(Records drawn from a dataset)

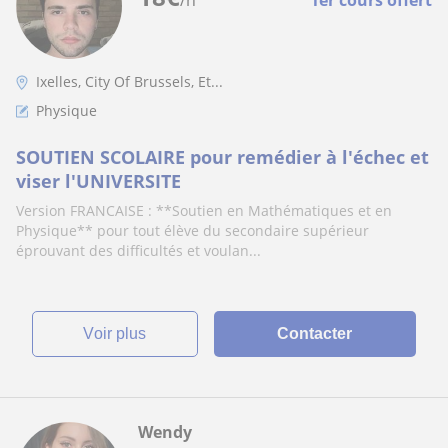
/h
1er cours offert
Ixelles, City Of Brussels, Et...
Physique
SOUTIEN SCOLAIRE pour remédier à l'échec et
viser l'UNIVERSITE
Version FRANCAISE : **Soutien en Mathématiques et en
Physique** pour tout élève du secondaire supérieur
éprouvant des difficultés et voulan...
voir plus
Contacter
Wendy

### Problem requirements
When you write out the data, keep every line exact and drop the pictures.

### Result
/h
1er cours offert
Ixelles, City Of Brussels, Et...
Physique
SOUTIEN SCOLAIRE pour remédier à l'échec et
viser l'UNIVERSITE
Version FRANCAISE : **Soutien en Mathématiques et en
Physique** pour tout élève du secondaire supérieur
éprouvant des difficultés et voulan...
voir plus
Contacter
Wendy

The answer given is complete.